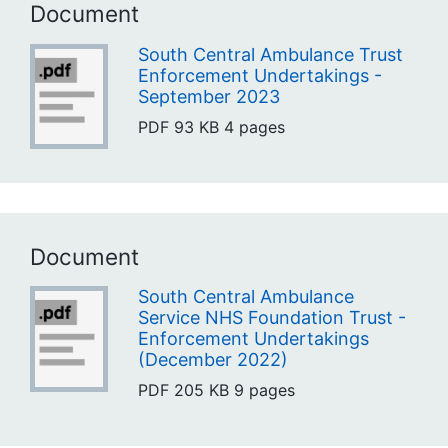
Document
South Central Ambulance Trust
Enforcement Undertakings -
September 2023
PDF
93 KB
4 pages
Document
South Central Ambulance
Service NHS Foundation Trust -
Enforcement Undertakings
(December 2022)
PDF
205 KB
9 pages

Task item: In the listing above, find every line with the word "Central" and copy it.

Your solution:
South Central Ambulance Trust
South Central Ambulance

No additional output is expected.